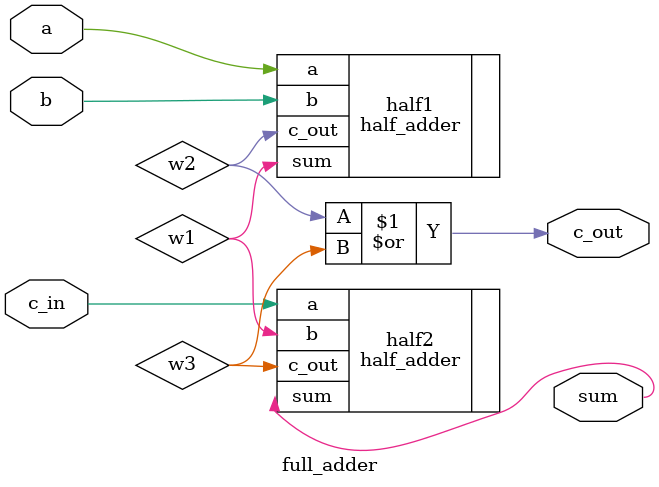
<source format=v>
`timescale 1ns / 1ps


module full_adder(input c_in, input a, input b, output c_out, output sum);
    wire w1;
    wire w2;
    wire w3;
    
    half_adder half1(.c_out(w2), .sum(w1), .a(a), .b(b));
    half_adder half2(.c_out(w3), .sum(sum), .a(c_in), .b(w1));
    or(c_out, w2, w3);
endmodule

</source>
+++++
### To-do item
Pictures are to be omitted; otherwise, every line from the first line of the listing through the line containing "half_adder half1(.c_out(w2), .sum(w1), .a(a), .b(b));" must be reproduced exactly, both ends included.

### Task result
<source format=v>
`timescale 1ns / 1ps


module full_adder(input c_in, input a, input b, output c_out, output sum);
    wire w1;
    wire w2;
    wire w3;
    
    half_adder half1(.c_out(w2), .sum(w1), .a(a), .b(b));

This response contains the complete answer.